Rows from a segmentation dataset
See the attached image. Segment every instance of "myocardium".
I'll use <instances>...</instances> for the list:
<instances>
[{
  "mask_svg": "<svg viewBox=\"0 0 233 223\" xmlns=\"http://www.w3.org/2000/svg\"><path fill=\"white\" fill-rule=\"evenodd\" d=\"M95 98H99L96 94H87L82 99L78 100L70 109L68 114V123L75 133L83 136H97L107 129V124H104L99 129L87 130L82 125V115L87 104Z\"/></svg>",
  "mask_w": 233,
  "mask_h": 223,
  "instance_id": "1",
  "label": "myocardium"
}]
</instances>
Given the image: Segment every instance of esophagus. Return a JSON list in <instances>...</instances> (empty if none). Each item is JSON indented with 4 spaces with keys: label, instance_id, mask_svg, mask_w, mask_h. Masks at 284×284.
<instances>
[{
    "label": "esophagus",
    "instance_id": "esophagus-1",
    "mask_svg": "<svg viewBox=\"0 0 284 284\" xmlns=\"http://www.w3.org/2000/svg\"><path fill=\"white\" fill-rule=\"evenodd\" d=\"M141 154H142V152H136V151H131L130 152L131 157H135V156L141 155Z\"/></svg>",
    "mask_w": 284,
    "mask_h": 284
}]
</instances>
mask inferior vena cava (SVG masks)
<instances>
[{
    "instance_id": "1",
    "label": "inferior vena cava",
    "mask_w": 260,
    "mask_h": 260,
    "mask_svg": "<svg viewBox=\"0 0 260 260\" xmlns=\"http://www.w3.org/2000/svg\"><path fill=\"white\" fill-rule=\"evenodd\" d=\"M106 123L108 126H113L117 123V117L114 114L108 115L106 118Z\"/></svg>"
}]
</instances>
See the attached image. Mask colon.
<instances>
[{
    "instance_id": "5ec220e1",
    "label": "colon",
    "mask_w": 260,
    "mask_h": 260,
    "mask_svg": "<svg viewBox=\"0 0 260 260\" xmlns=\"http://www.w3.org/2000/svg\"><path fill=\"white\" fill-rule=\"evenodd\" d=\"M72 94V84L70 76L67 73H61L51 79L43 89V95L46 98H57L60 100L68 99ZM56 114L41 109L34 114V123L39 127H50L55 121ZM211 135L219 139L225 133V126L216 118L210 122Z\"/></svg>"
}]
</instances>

» Problem details: State how many lines in the rows above contain the string "image", treating uppercase and lowercase as distinct. Reply with the number alone.

» Expected answer: 3